延命治療…点滴は延命治療になるのか。そんなことは思ってもみなかった。延命治療のイメージといえば、意識もなくなっても無理矢理人工呼吸したり胃に穴をあけて栄養補給する胃瘻などのイメージだった。祖母はうつろだが、まだ意識もあるし本人はまだ生きようとしていた。話によると老衰で衰弱した体に点滴で補給しても栄養とならず、ただの水分にしかならないらしい。そうなると余計な水分で唾はからみ、呼吸はくるしくなるうえ体はむくれて、辛い状態が長く続くのだそうだ。点滴したからといって飲み込む力が回復するわけではないのだ。そしてそこから先は先生は何もいわなかったが点滴治療をはじめて、途中で中断することは医療機関での殺人になってしまうということなのだと思う。時には眠りながらでも食べたい時は食べ、食べたくない時は無理しない。そうして脱水していき、枯れ木のように痩せ細って亡くなるのが本人は一番楽なのだ。 

  もしかしたら人は自分で命を閉じる力を生まれた時から備わってるのかもしれない。年をとって食べれなくなるということは、当たり前の自然なことなのだから。

  私たち家族は点滴をしてもらうことは辞めた。それは祖母の死を受け入れるという事だった。

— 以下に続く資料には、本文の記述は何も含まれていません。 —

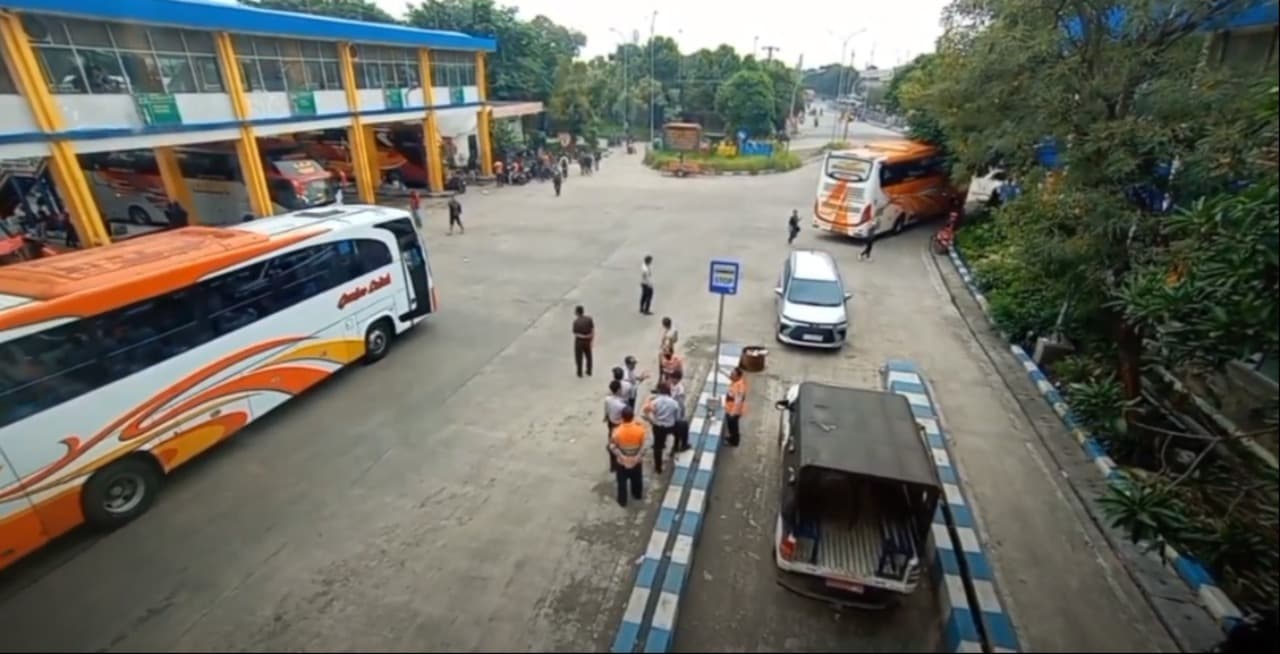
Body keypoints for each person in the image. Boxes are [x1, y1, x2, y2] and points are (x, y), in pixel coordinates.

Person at [609, 406, 647, 507]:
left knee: (622, 483)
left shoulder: (617, 432)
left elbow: (612, 447)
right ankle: (637, 495)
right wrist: (637, 457)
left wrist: (622, 457)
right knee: (637, 480)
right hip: (636, 461)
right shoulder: (640, 430)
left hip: (622, 462)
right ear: (633, 417)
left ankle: (622, 501)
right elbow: (643, 447)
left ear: (622, 417)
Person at [643, 381, 681, 473]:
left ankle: (658, 468)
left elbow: (646, 410)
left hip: (658, 426)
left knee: (657, 447)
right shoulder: (674, 403)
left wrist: (651, 420)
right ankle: (675, 447)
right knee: (678, 431)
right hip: (670, 426)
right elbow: (678, 417)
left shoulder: (655, 402)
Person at [603, 380, 629, 471]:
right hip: (619, 425)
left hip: (611, 422)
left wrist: (605, 416)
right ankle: (620, 463)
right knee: (620, 445)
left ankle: (612, 466)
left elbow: (606, 410)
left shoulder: (607, 399)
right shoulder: (622, 404)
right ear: (618, 390)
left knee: (611, 442)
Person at [723, 367, 747, 447]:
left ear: (738, 376)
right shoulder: (736, 381)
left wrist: (732, 414)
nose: (731, 375)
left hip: (734, 411)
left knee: (733, 426)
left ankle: (734, 441)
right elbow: (728, 376)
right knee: (731, 425)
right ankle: (731, 437)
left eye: (733, 374)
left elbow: (738, 401)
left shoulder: (739, 387)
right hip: (730, 409)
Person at [668, 370, 690, 452]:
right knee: (676, 429)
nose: (671, 379)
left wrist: (681, 414)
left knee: (681, 427)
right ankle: (676, 445)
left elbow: (680, 404)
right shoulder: (670, 385)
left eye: (673, 378)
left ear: (677, 379)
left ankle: (681, 444)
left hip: (678, 411)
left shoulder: (680, 389)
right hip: (671, 411)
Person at [572, 305, 594, 377]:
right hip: (588, 340)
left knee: (579, 357)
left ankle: (579, 372)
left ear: (577, 312)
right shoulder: (589, 319)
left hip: (579, 342)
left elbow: (575, 333)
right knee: (589, 356)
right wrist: (591, 339)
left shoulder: (576, 322)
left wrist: (583, 336)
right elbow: (592, 329)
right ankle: (589, 371)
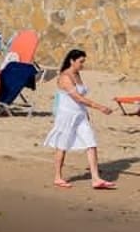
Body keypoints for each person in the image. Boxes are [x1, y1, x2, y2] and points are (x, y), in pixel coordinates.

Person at [45, 48, 117, 190]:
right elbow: (77, 98)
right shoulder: (65, 77)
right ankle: (58, 177)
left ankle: (96, 179)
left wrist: (86, 113)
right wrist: (99, 107)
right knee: (62, 145)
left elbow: (81, 97)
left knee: (91, 143)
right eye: (80, 62)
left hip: (80, 115)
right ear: (72, 61)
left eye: (83, 62)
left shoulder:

  青い空の下、てけてけ、ぴょこぴょこ、紐に繋がれた茶色の毛の塊が飛び跳ねて、右へ左へ忙しなく動いてる。リードを握るその手はこれもまた右へ左へと持ちかえて、すれ違う子供や自転車に注意を払いながら、手繰っては短くしたり伸ばしたり。そんな飼い主の苦労を知ってか知らずか、ときおり黒い瞳でチラリと様子を伺うと、鼻先をふんっと持ち上げて歩いていくわたしのムスメ。
 風がぶんっと時折なびいたら、枯れて毛羽立った白いチガヤを足先にくっつけて、じれったそうに片足をあげたり下げたり。ようやく取れたと思ったら、今度は鼻につけてしまい、顔洗うかのように前足でもじもじ。あまりにも可愛らしくて様子をみていたけれど、それでは可哀想と思い手助けをしてやると、チガヤと同じように白くなった鼻の毛が目についた。
「ちみも歳をとりましたなぁ、ちゃこ君。」
「なによ。あたしはまだまだよ!」
ひょこりと体制を立て直して、何事となかったように元気にスタコラ。
  昔と比べて、だいぶんと毛も薄くなって肌色の皮膚が見えていた。前より背中も丸まって、元気よく歩く日よりも、よたよたと歩く日が増えた。
「肥満細胞腫ですね」
透き通った声ではっきりと、言われた。
脇の下の小さな虫刺されが治らないと思い、動物病院で検査してもらった。結果は癌だった。ただのデキモノだと思っていたので、相当なショックをうけた。先生からは、薬物療法か手術かの選択を迫られた。
  無理に腫瘍をとらなくても自然にまかせたほうがいいのではないか。老犬だし、もう長く生きて後2.3年なのだから、痛い思いはさせなくてもいいんじゃないか。そんな葛藤が胸をよぎる。セカンドオピニオンで漢方治療の先生にも相談してみた。転移もみられないので、手術後の漢方治療を勧められた。そして、夫とも相談して麻酔のリスクも含めて、手術をすること決めた。考えて決断した事だけど、正解かはわからない。冷たく硬直したちゃこちゃんを想像すると、恐ろしさで泣きたくなる。ぐっと堪えて心に涙を溜めると、じんわりと体に温かい哀しみが広がった。こんな日は特にダメだ。青い空の下、草花が、飴色の光を浴びながら、やさしい風で身体を泳がしている時。ちりばめられた新緑の香りに茶色の毛の塊がふと立ち止まる時。

  どうか手術が成功しますように。